次に、昨年度取り組んだ課題のひとつである「特恵関税継続除外の問題」への対応についてです。この問題は平成23年度税制改正大綱に盛り込まれ、これまで特恵関税対象であった146生薬に2.5%の関税が適用されました。これに対し、「特恵関税制度継続」への活動を実施した結果、12月10日に閣議決定された「平成24年度税制改正大綱」に於いて、漢方薬の原料生薬129品目が基本税率無税の対象として指定されることが示されました。本内容については未だ国会審議が残っていますが、来年度の税制改正に於いて業界の要望が取り入れられる見込みが出て来ております。これまで財務省、厚労省経済課、農水省からの依頼にご対応いただきました関係各社と関連委員会の皆様には改めて御礼を申し上げます。

今後、既有税生薬で医薬品に供するものに関して、農林水産省との交渉を継続して参ります。

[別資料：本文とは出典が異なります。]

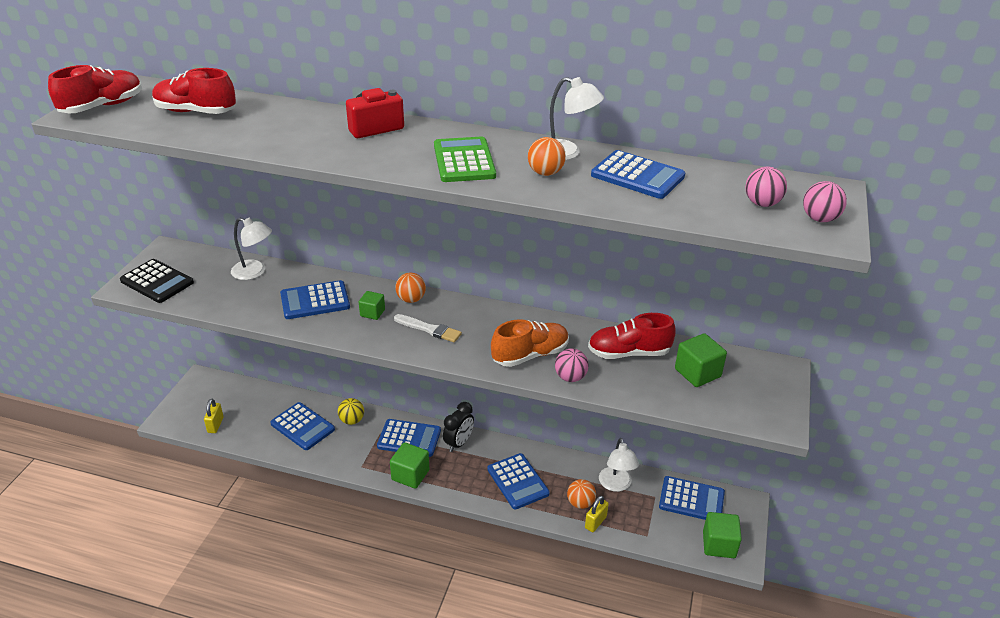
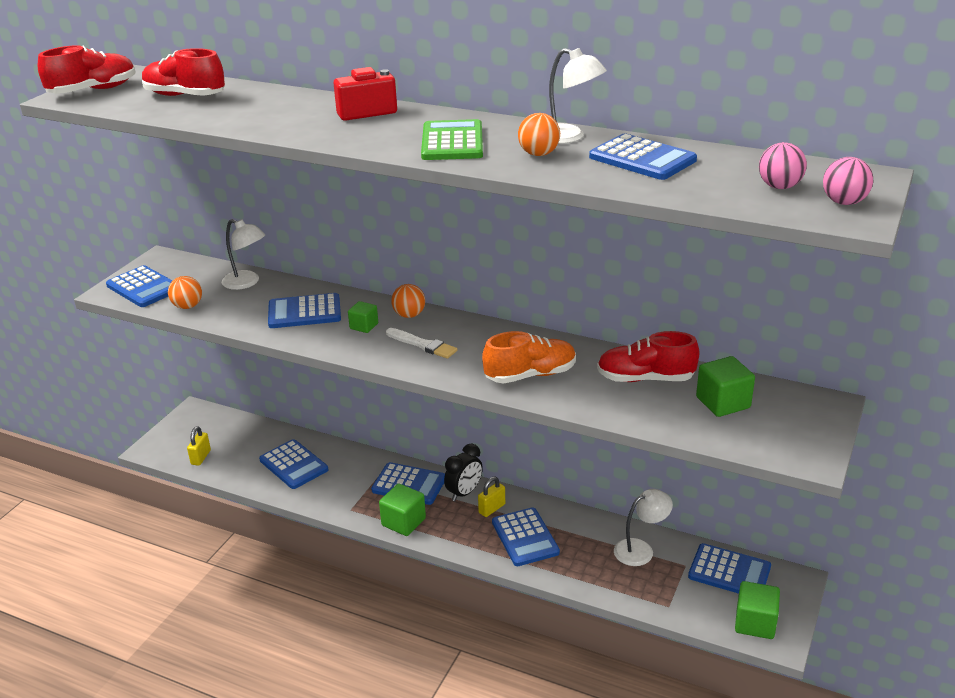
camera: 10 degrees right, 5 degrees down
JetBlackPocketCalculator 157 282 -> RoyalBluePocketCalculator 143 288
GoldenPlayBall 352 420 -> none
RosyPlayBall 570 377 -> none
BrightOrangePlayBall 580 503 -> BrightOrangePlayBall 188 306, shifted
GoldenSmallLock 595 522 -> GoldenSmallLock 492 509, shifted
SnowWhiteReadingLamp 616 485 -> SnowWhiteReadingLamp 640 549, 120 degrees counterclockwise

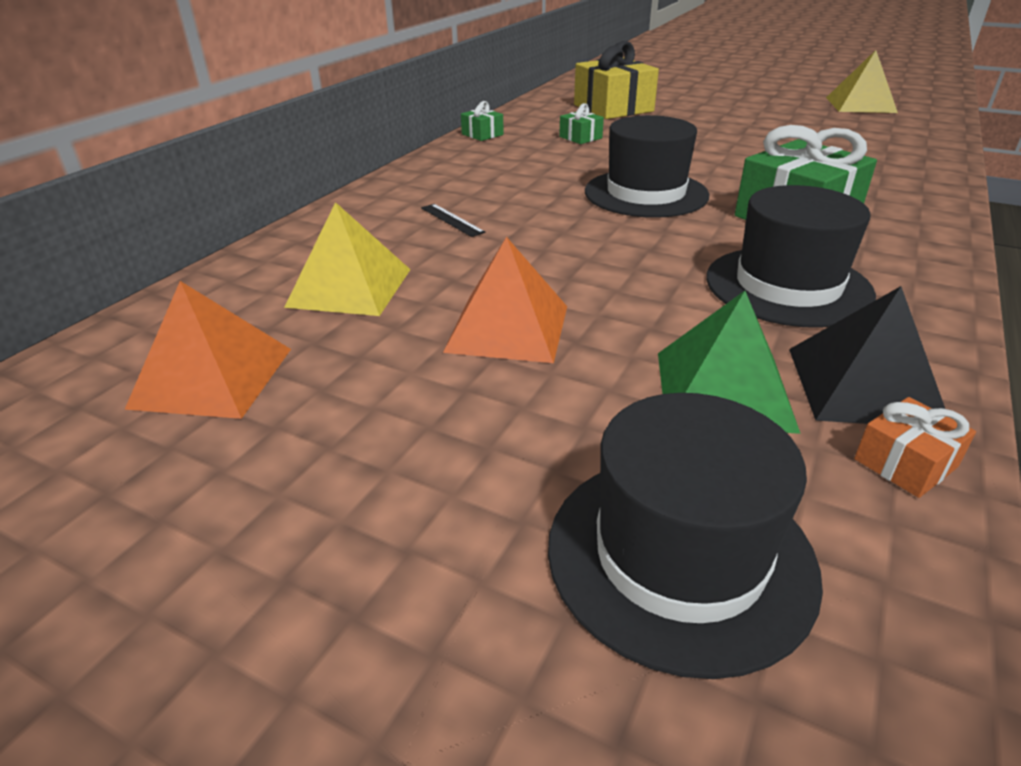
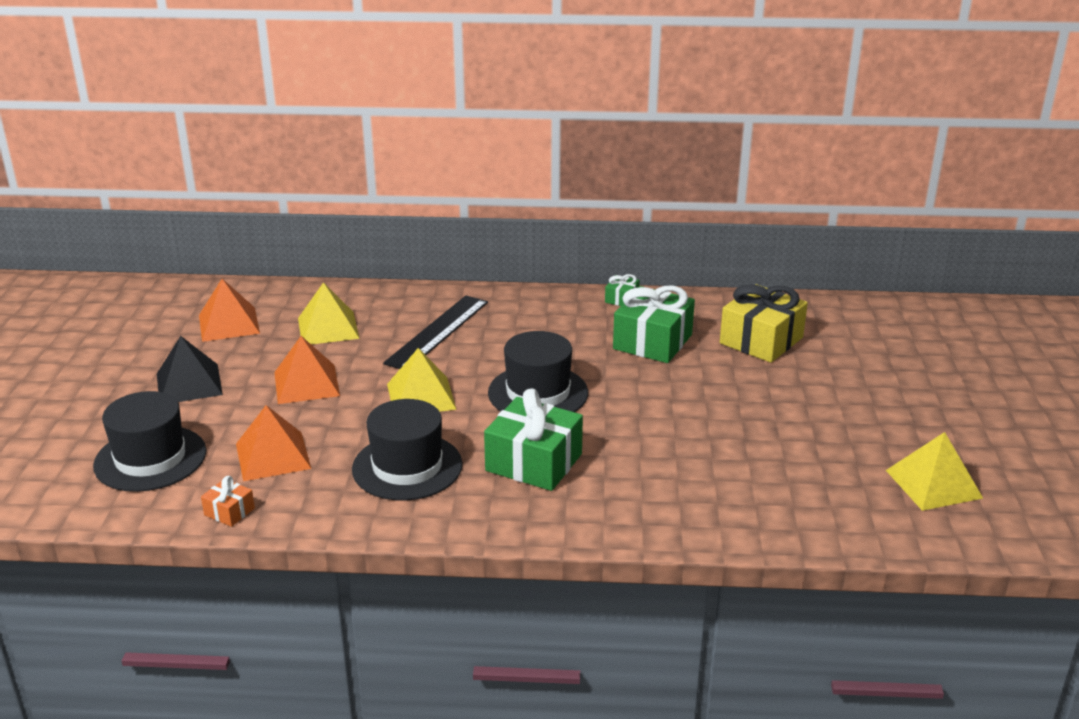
camera: 65 degrees right, 5 degrees down
JetBlackStraightedge 452 220 -> JetBlackStraightedge 437 332, x2.39
LeafGreenPresent 580 137 -> LeafGreenPresent 652 342, x2.15
LeafGreenPyramid 723 390 -> BrightOrangePyramid 272 456
JetBlackPyramid 864 386 -> JetBlackPyramid 189 384, shifted
none -> GoldenPyramid 421 396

次に、新たなワーキンググループ(WG)の設置についてです。国際問題への対応として、これまで日漢協内に設置していました「ISO対応WG」、「生物多様性条約対応WG」、「PIC/S対応WG」の3つのWGには共通する課題、情報が多いことから、「ISO対応WG」と「生物多様性条約対応WG」を発展的に解消し、新たに「国際対応WG」を設置しました。この国際対応WGの対応方針に従い、必要な作業を各サブWGに振り分けて活動します。主幹である国際委員会を中心として、情報の共有化、効率化を図って参ります。

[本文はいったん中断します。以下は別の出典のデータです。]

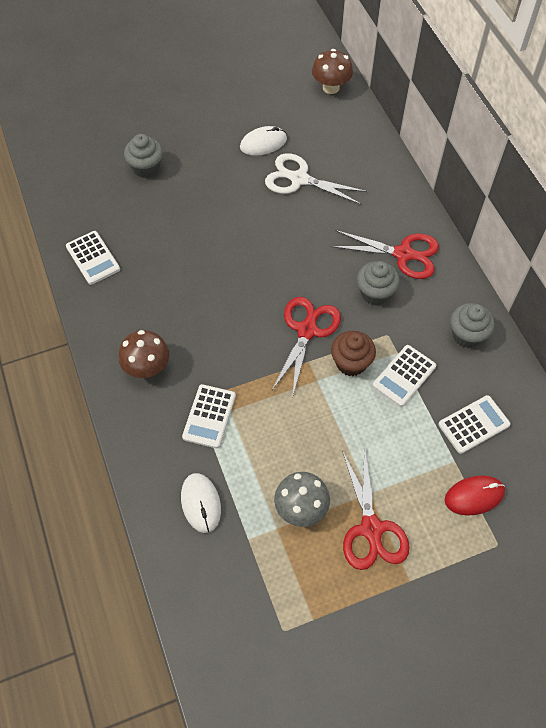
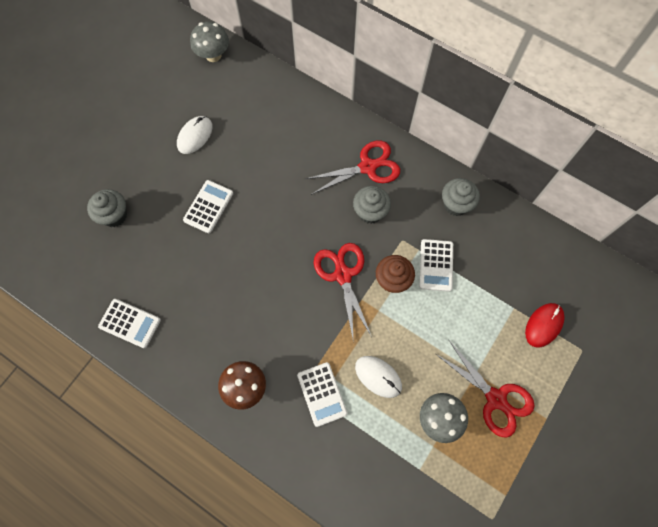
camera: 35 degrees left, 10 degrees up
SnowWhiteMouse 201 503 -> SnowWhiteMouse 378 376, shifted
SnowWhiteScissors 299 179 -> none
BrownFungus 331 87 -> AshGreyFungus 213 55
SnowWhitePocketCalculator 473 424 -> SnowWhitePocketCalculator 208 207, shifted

なお、「PIC/S対応WG」は少なくともPIC/S加盟申請まで継続する予定です。

最後になりますが、昨年末に中医学国際標準化(ISO/TC249)の「生薬に関するWG」が開催される等、国際標準化に関する情報収集とその対応が重要な課題となってまいりました。また、国内では「放射性物質」の問題等、協会が取り組まなければならない課題が山積しています。関連委員会を中心として、あるいは、組織横断的に、これらの課題に取り組んで参りますので、引き続き、ご支援、ご協力を賜りますようお願い申し上げます。

本年が皆様方にとりまして素晴らしい年でありますようご祈念申し上げます。